A la page 35, c’est par les « trous du visage » (ces trous correspondant sans doute à des sens : ouie, goût, vue) que l’on se reproduit. A la page 116, « l’apparition de ma tête qui [pousse] le son ut » semble devoir se redire à l’infini : c’est la condition humaine. Ici, la vie doit venir « de temps à autre » (en fait : à chaque respiration) pour « nous donner raison » – sinon, c’est bien simple : « nous disparaîtrions de la terre » (p. 139). Précisons : c’est tout le temps que la vie nous empêche de disparaître – et il est donc bizarre que l’auteur choisisse d’utiliser l’expression « de temps à autre ». Quant à la « contrebasse qui joue ut à perpétuité », c’est sans doute le corps.

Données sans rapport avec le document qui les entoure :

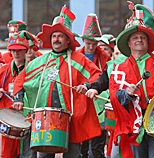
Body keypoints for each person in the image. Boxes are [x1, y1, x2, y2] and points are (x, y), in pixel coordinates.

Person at [12, 6, 102, 158]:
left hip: (72, 121)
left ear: (68, 40)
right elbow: (20, 81)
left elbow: (97, 76)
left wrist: (87, 86)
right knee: (45, 156)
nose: (56, 39)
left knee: (72, 155)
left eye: (60, 36)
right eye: (54, 36)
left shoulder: (79, 60)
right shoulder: (39, 62)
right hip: (45, 121)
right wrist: (19, 98)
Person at [108, 2, 154, 158]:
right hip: (134, 123)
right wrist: (126, 94)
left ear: (148, 41)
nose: (139, 40)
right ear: (128, 43)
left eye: (143, 37)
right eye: (135, 37)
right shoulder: (119, 68)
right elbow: (114, 94)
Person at [75, 13, 112, 158]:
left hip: (99, 107)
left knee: (98, 147)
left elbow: (108, 78)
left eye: (94, 44)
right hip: (81, 105)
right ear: (83, 40)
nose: (91, 46)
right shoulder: (75, 55)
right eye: (88, 43)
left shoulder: (105, 57)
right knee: (81, 147)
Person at [0, 31, 38, 158]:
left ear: (26, 51)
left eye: (19, 50)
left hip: (28, 120)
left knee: (29, 155)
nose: (16, 53)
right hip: (8, 122)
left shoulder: (34, 70)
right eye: (13, 50)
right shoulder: (3, 71)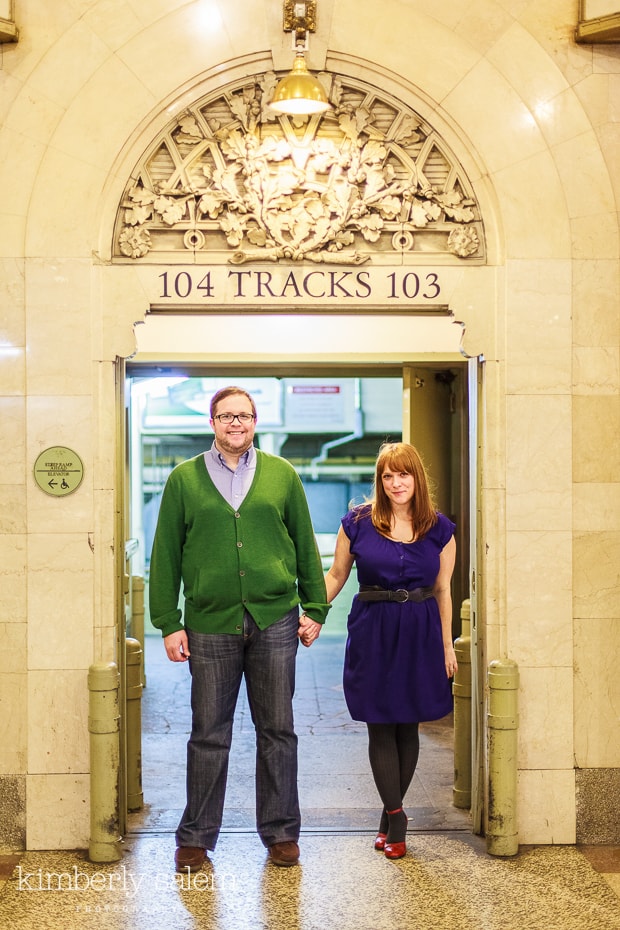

Ici pourtant, nous n’évoquons pas assez le passé. Or, s’il y a une joie de la marche(/course/fuite) en avant, il y a aussi une joie encore opérante de ce passé non encore passé qui nous fait être ce que nous sommes. Derrida l’a dit : le phénomène vient du passé, le phénomène est un spectre et Novarina, après Shakespeare, donne une brillante illustration théâtrale de cette théorie sur la scène de L’Acte inconnu, son approche s’apparentant aussi à celle d’un "chamane chrétien".